Background: Sepsis, severe sepsis, and septic shock remain important contributors to hospital utilization, morbidity and mortality in the United States. Timely interventions including blood cultures, intravenous crystalloid infusions, and antibiotics make up the 3-hour sepsis bundle which represents current standard of practice, and the target of hospital quality reporting. Many aspects of sepsis care are still under discussion including best diagnostic criteria, optimal timing of treatment, and management of heterogeneity. Isolating the impact of treatment timing from other patient factors has proved challenging.

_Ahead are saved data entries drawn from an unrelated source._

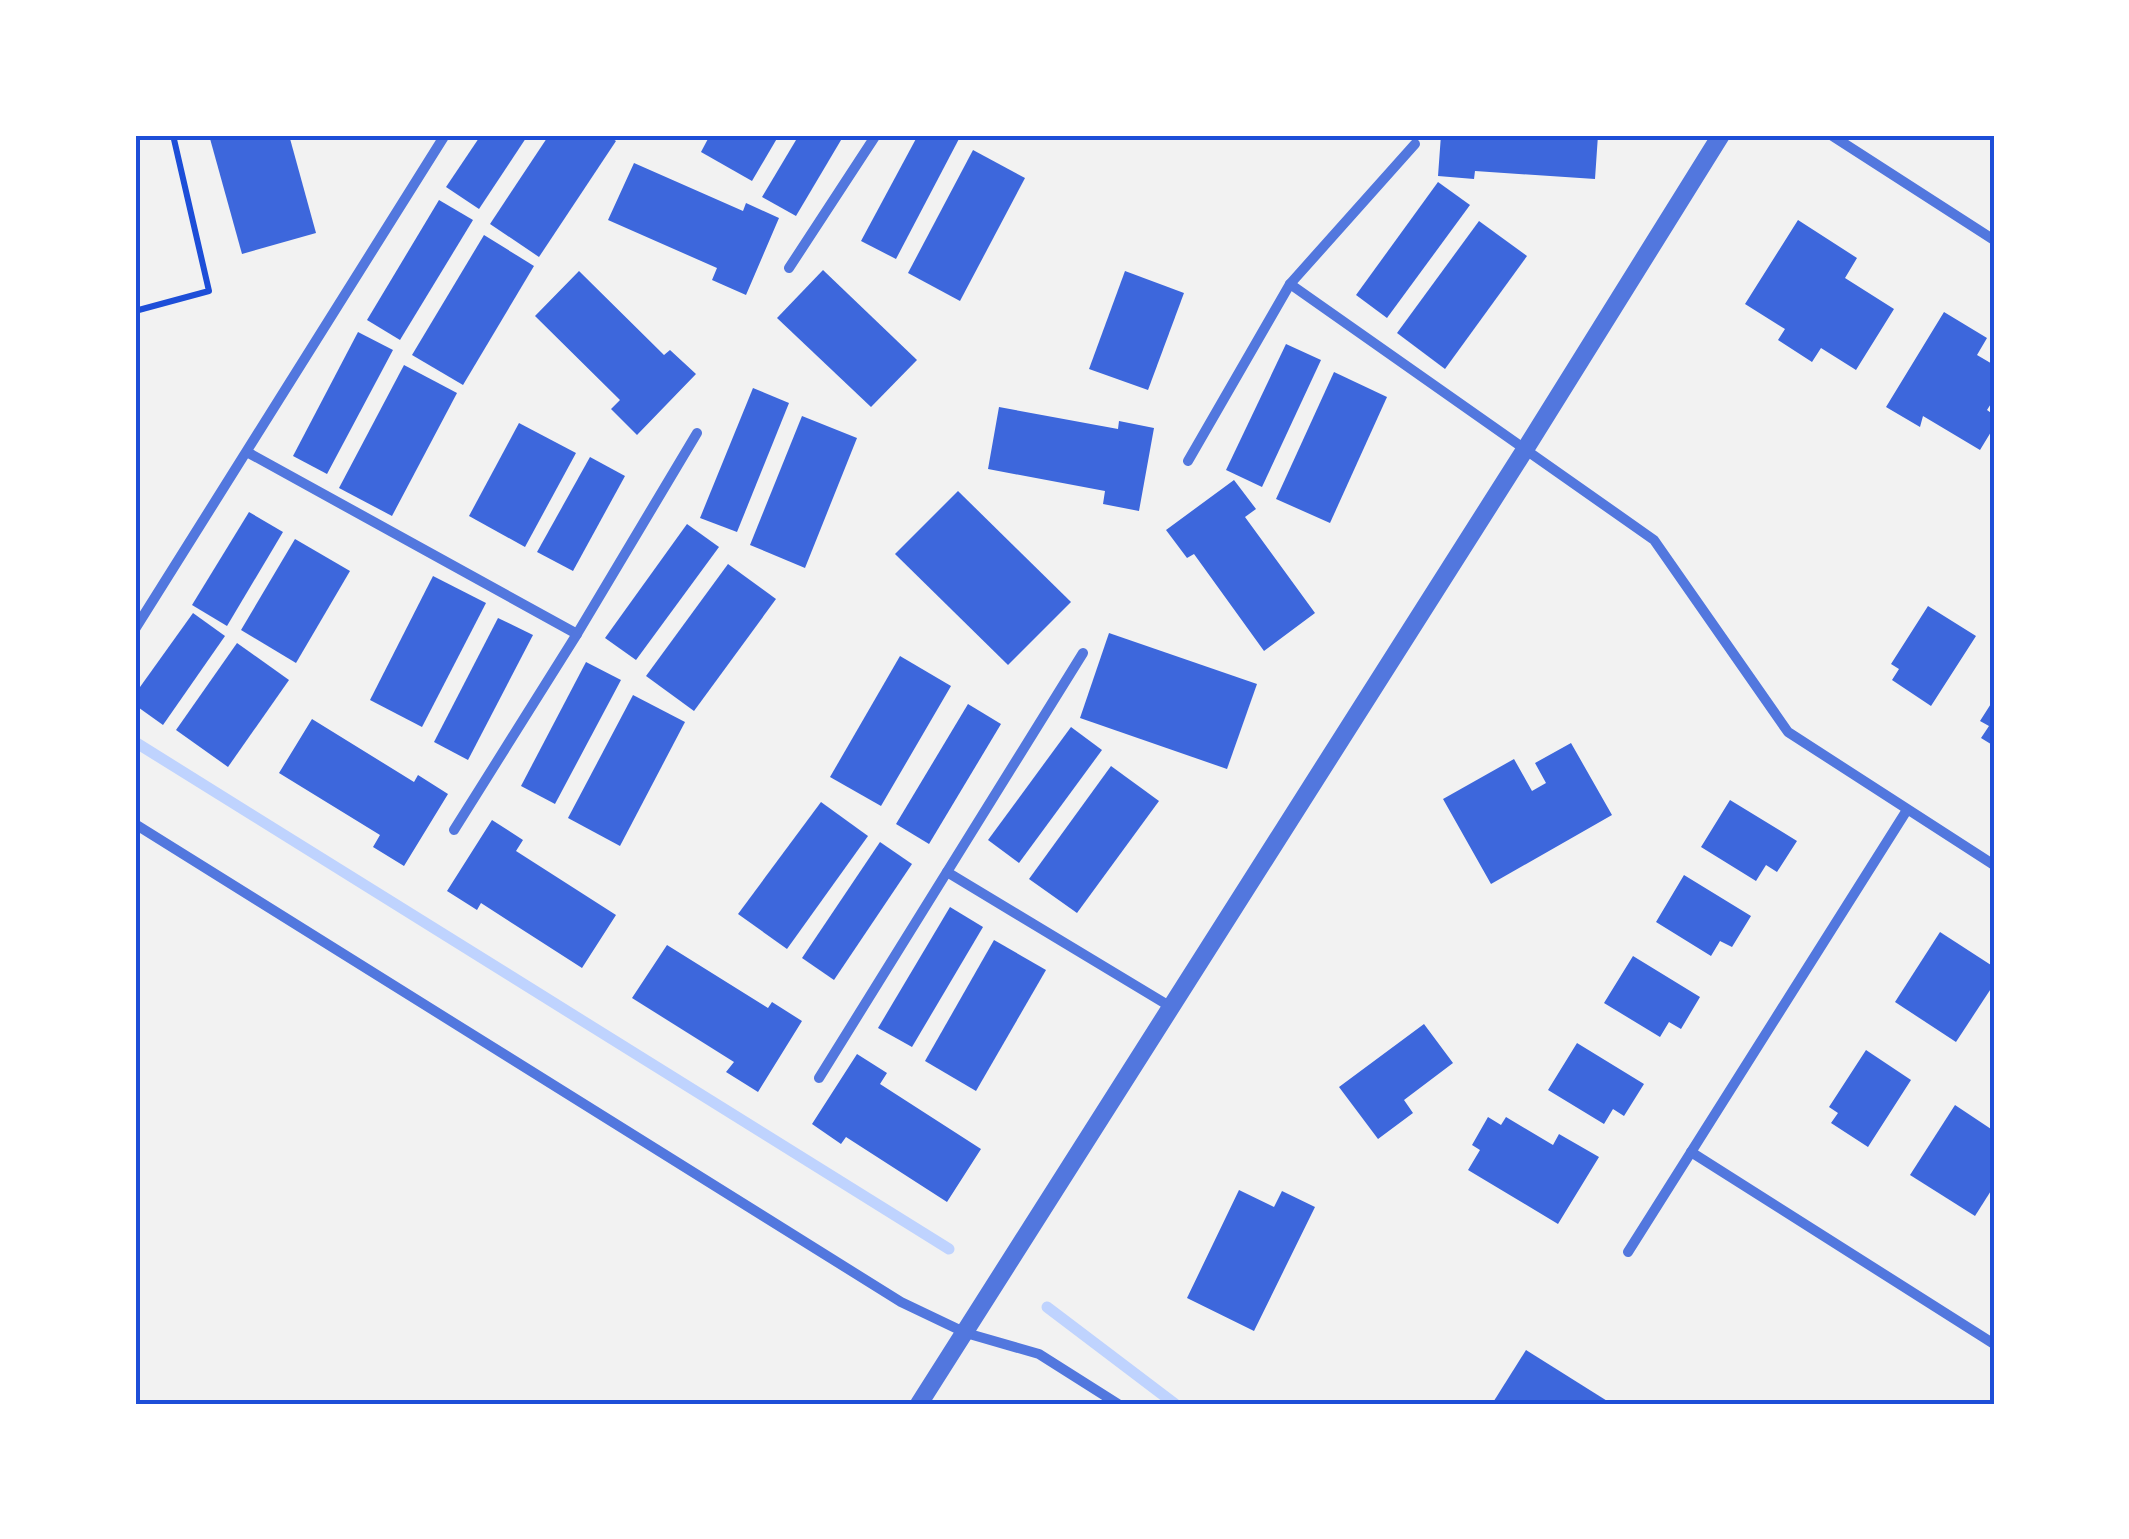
<svg xmlns="http://www.w3.org/2000/svg" width="2129" height="1539" viewBox="0 0 2129 1539" font-family="'Titillium Web',sans-serif">
	<style>
		.lines { fill: none; stroke-linecap: round; stroke-linejoin: round }
		.stream { stroke: #bfd3fe; stroke-width: 11 }
		.building { fill: #3d67dc }
		.path { stroke: #1d4ed8; stroke-width: 6 }
		.minor { stroke: #5277de; stroke-width: 10 }
		.tertiary { stroke: #5277de; stroke-width: 18 }
		.neatline { fill: none; stroke: #1d4ed8; stroke-width: 4 }
	</style>
	<rect width="100%" height="100%" fill="#f2f2f2"/>
	<g class="lines">
		<g class="stream">
			<path d="M135 742 949 1249"/>
			<path d="M1047 1307 1175 1404"/>
		</g>
	</g>
	<g class="building">
		<path d="M209 135H289L316 233 242 254Z"/>
		<path d="M481 135H528L479 209 446 187Z"/>
		<path d="M549 135H607L616 141 539 257 490 224Z"/>
		<path d="M710 135H779L752 181 701 152Z"/>
		<path d="M799 135H844L796 216 762 197Z"/>
		<path d="M918 135H961L896 259 861 241Z"/>
		<path d="M1441 135H1598L1595 179 1475 171 1474 179 1438 176Z"/>
		<path d="M973 150 1025 178 960 301 908 273Z"/>
		<path d="M634 163 743 211 746 203 779 218 746 295 712 280 717 268 608 220Z"/>
		<path d="M1438 182 1470 205 1387 318 1356 295Z"/>
		<path d="M439 200 473 220 400 340 367 320Z"/>
		<path d="M1798 220 1857 258 1845 278 1894 309 1856 370 1821 348 1812 362 1778 340 1785 329 1745 304Z"/>
		<path d="M1479 221 1527 256 1445 369 1397 333Z"/>
		<path d="M484 235 534 266 463 385 412 355Z"/>
		<path d="M823 270 917 360 871 407 777 318Z"/>
		<path d="M579 271 664 355 670 350 696 374 637 435 611 409 620 400 535 316Z"/>
		<path d="M1125 271 1184 293 1148 390 1089 369Z"/>
		<path d="M1944 312 1987 338 1977 355 1994 365V399L1987 410 1994 415V427L1980 450 1923 416 1920 427 1886 407Z"/>
		<path d="M358 332 393 350 327 474 293 456Z"/>
		<path d="M1286 344 1321 360 1262 487 1226 470Z"/>
		<path d="M404 365 457 393 392 516 339 488Z"/>
		<path d="M1334 372 1387 397 1330 523 1276 499Z"/>
		<path d="M753 388 789 403 737 532 700 518Z"/>
		<path d="M999 407 1118 429 1119 421 1154 428 1139 511 1103 504 1105 491 988 469Z"/>
		<path d="M802 416 857 438 805 568 750 545Z"/>
		<path d="M519 423 576 453 525 547 469 516Z"/>
		<path d="M590 457 625 476 573 571 537 552Z"/>
		<path d="M1234 480 1256 509 1245 517 1315 613 1264 651 1194 554 1187 558 1166 530Z"/>
		<path d="M958 491 1071 602 1008 665 895 554Z"/>
		<path d="M249 512 283 532 227 626 192 605Z"/>
		<path d="M687 524 719 547 636 660 605 638Z"/>
		<path d="M295 539 350 571 296 663 241 630Z"/>
		<path d="M728 564 776 599 694 711 646 676Z"/>
		<path d="M433 576 486 603 422 727 370 700Z"/>
		<path d="M1928 606 1976 636 1931 706 1892 680 1899 669 1891 664Z"/>
		<path d="M193 613 225 636 163 725 135 705V694Z"/>
		<path d="M498 618 533 635 468 760 434 742Z"/>
		<path d="M1109 633 1257 684 1227 769 1080 718Z"/>
		<path d="M237 643 289 680 228 767 176 730Z"/>
		<path d="M900 656 951 686 881 806 830 777Z"/>
		<path d="M586 662 621 680 555 804 521 786Z"/>
		<path d="M633 695 685 722 620 846 568 818Z"/>
		<path d="M1994 699V746L1981 738 1989 726 1980 721Z"/>
		<path d="M968 704 1001 724 929 844 896 824Z"/>
		<path d="M312 719 414 782 418 775 448 794 404 866 373 847 380 835 279 773Z"/>
		<path d="M1071 727 1102 750 1019 863 988 840Z"/>
		<path d="M1571 743 1612 815 1491 884 1443 799 1514 759 1532 791 1546 783 1535 763Z"/>
		<path d="M1111 766 1159 801 1077 913 1029 879Z"/>
		<path d="M1730 800 1797 841 1777 872 1766 865 1756 881 1701 847Z"/>
		<path d="M821 802 868 836 787 949 738 914Z"/>
		<path d="M492 820 523 840 516 851 616 915 582 968 481 903 477 910 447 891Z"/>
		<path d="M880 842 912 864 834 980 802 958Z"/>
		<path d="M1684 875 1751 916 1732 947 1720 941 1711 956 1656 922Z"/>
		<path d="M950 907 983 927 912 1047 878 1028Z"/>
		<path d="M1940 932 1994 967V984L1956 1042 1895 1002Z"/>
		<path d="M994 940 1046 970 976 1091 925 1061Z"/>
		<path d="M667 945 768 1008 772 1002 802 1021 758 1092 726 1072 734 1062 632 998Z"/>
		<path d="M1633 956 1700 997 1681 1029 1669 1022 1660 1037 1604 1003Z"/>
		<path d="M1424 1024 1453 1063 1404 1100 1413 1113 1378 1139 1339 1087Z"/>
		<path d="M1577 1043 1644 1084 1624 1116 1613 1109 1604 1124 1548 1090Z"/>
		<path d="M1866 1050 1911 1080 1868 1147 1831 1123 1838 1113 1829 1107Z"/>
		<path d="M857 1054 887 1073 880 1084 981 1149 947 1202 846 1137 841 1144 812 1124Z"/>
		<path d="M1955 1105 1994 1131V1186L1975 1216 1910 1175Z"/>
		<path d="M1488 1117 1501 1125 1506 1117 1553 1145 1559 1134 1599 1157 1558 1224 1468 1170 1480 1150 1472 1145Z"/>
		<path d="M1239 1190 1274 1207 1282 1191 1315 1207 1254 1331 1187 1298Z"/>
		<path d="M1526 1350 1612 1404H1492Z"/>
	</g>
	<g class="lines">
		<path class="path" d="M135 311 209 291 173 135"/>
		<g class="minor">
			<path d="M1831 135 1994 240"/>
			<path d="M789 268 876 135"/>
			<path d="M1290 284 1654 540 1788 732 1994 865"/>
			<path d="M247 452 577 634"/>
			<path d="M1188 461 1290 284 1415 144"/>
			<path d="M135 629 445 135"/>
			<path d="M135 824 901 1302 966 1333 1039 1354 1118 1404"/>
			<path d="M454 830 577 634 697 433"/>
			<path d="M947 872 1171 1007"/>
			<path d="M819 1078 1083 653"/>
			<path d="M1691 1152 1994 1344"/>
			<path d="M1628 1252 1907 810"/>
		</g>
		<path class="tertiary" d="M919 1404 1526 448 1721 135"/>
	</g>
	<rect width="2129" height="1539" fill="none" stroke="#ffffff" stroke-width="275"/>
	<rect x="138" y="138" width="1854" height="1264" class="neatline"/>
</svg>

Methods: We performed a retrospective observational analysis of patients with severe bacterial illness admitted to a 6 hospital network from 2011 to 2017. The primary outcome in this study was a composite of inpatient mortality or length of stay more than 10 days, stratifying by different definitions of sepsis: 2+ SIRS criteria, 2+ SOFA score, both, or neither. We then investigated the ability to predict antibiotic latency, defined as the time from presentation to administration using patient factors prior to treatment including demographics, vitals, labs, and orders collected prior to 1, 3, and 6 hours of presentation. Finally to disentangle the impact of treatment timing from patient factors we compared a cohort that received antibiotics before time “t” against a propensity score matched control that did not across all time points between 15 minutes and 24 hours.

Results: We identified 21,425 patients admitted with severe bacterial infection, of which 29.4% had no sign of sepsis, 35% were SIRS positive, 8% were SOFA positive, and 27.3% were both SIRS and SOFA positive. In all groups antibiotic latency followed a J curve relationship with higher mortality and length of stay within the first hour and after the fourth hour. Patients were observed to have higher acuity when receiving antibiotics within the first hour, and greater complexity when receiving antibiotics late. Patient factors were able to predict with good accuracy whether antibiotics were administered within 1 hour (AUC 0.72), within 3 hours (AUC 0.74), and within 6 hours (AUC 0.76). Earlier antibiotics administration was associated with improved outcomes against matched controls for all time points later than 2.5 hours for all groups including patients who lacked any diagnostic criteria of sepsis.

Conclusions: Timing of antibiotics for patients admitted with infection is a predictable function of severity of illness and complexity. Earlier antibiotic timing was associated with improved outcomes independent of risk or diagnosis of sepsis, and easier to observe in lower risk patients. Based on these data, future efforts to improve outcomes include education of at-risk individuals to present earlier to the hospital. Additionally, decision support tools should focus on patients who benefit specifically from timely treatment and not merely identifying sepsis or absolute risk. Finally, risk adjusted latency of care is likely a better measure of quality than a 1 hour or 3 hour sepsis bundle adherence.